One intricacy of school meals is that there isn’t just one school meal program. There are quite a few different programs that School Nutrition Programs can participate in and we promise that we will get to them all (eventually). But let’s focus on the National School Lunch Program (NSLP) for now. The NSLP is a federally assisted meal program that provides nutritionally balanced, low-cost, or free lunches to children in public and nonprofit private schools and residential care institutions. 

The history of school lunches is almost as intricate as the school meal system. School lunches have evolved from volunteer efforts led by teachers and mothers’ clubs in the early 1900s to small-scale federally-funded programs during the Great Depression. In 1946, the National School Lunch Program (NSLP) was established under the National School Lunch Act and signed by President Harry Truman after an investigation found that the poor health of men rejected for the World War II draft was associated with poor nutrition in their childhood. Fast forward to the 1990s, when big changes to standardize the nutritional quality of school meals led  USDA to launch the Healthy School Meals Initiative to improve nutritional education for school-age children. 

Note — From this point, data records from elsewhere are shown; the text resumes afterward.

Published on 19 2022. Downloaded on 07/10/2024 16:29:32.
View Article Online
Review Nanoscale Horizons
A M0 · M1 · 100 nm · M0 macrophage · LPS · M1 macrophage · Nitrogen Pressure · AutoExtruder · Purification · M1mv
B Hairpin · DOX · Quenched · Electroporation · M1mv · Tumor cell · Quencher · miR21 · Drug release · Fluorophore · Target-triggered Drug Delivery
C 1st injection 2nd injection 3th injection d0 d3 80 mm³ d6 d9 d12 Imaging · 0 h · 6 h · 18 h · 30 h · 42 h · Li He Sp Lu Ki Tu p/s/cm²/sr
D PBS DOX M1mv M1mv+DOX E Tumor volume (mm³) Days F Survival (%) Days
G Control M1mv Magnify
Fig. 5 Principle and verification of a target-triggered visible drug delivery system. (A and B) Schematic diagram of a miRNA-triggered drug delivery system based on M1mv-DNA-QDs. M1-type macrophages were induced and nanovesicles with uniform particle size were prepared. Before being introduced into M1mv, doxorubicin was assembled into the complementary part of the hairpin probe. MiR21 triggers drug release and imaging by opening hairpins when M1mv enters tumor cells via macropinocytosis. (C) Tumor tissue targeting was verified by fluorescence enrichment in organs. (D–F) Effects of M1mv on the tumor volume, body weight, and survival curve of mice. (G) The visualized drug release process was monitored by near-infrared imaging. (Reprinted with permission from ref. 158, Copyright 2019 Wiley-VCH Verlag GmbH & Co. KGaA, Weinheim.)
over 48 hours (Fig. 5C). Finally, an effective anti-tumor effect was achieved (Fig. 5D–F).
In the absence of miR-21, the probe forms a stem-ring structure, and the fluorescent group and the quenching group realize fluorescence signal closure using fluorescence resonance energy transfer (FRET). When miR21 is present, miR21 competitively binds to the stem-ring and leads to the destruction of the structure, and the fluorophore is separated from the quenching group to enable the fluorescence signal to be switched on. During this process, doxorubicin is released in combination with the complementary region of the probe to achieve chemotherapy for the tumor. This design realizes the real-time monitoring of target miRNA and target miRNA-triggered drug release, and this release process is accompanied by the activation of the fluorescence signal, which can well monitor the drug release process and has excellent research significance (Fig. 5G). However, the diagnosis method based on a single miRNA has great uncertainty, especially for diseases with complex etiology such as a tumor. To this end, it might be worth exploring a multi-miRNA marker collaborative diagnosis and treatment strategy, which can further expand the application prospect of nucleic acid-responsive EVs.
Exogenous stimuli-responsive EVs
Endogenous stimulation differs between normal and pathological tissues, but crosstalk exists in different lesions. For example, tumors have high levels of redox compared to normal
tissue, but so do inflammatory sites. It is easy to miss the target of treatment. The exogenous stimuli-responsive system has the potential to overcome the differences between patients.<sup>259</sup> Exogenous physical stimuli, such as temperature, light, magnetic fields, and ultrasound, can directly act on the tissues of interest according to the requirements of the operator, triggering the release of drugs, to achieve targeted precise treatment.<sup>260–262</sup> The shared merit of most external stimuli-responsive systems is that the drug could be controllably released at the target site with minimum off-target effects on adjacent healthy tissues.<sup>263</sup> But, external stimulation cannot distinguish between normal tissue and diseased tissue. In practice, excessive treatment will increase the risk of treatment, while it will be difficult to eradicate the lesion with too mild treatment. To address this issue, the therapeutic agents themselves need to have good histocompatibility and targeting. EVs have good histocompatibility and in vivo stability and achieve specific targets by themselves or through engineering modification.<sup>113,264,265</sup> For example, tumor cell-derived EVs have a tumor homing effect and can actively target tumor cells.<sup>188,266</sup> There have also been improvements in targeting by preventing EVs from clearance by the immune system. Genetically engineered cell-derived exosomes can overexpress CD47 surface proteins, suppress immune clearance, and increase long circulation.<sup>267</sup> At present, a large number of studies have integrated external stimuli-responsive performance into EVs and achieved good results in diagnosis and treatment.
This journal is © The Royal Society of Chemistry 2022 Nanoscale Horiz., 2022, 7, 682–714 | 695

One thing that has stayed the same is that children learn best when they are fed and school lunch is an important part of student success. National School Lunch Week (NSLW) was created in 1962 by President John F. Kennedy to promote the importance of school lunches on students’ lives and the positive impacts school lunches have inside and outside of the classroom. This year, National School Lunch Week is celebrated the week of October 10-14. During this weeklong celebration, School Nutrition Programs will celebrate with special menus, events, and activities with the goal of increasing student participation and spreading the message to families and the public that schools serve healthy and delicious lunches. We hope you will help spread the word that school lunch matters and every child at every public school should have access to school meals at no cost, regardless of their family’s income.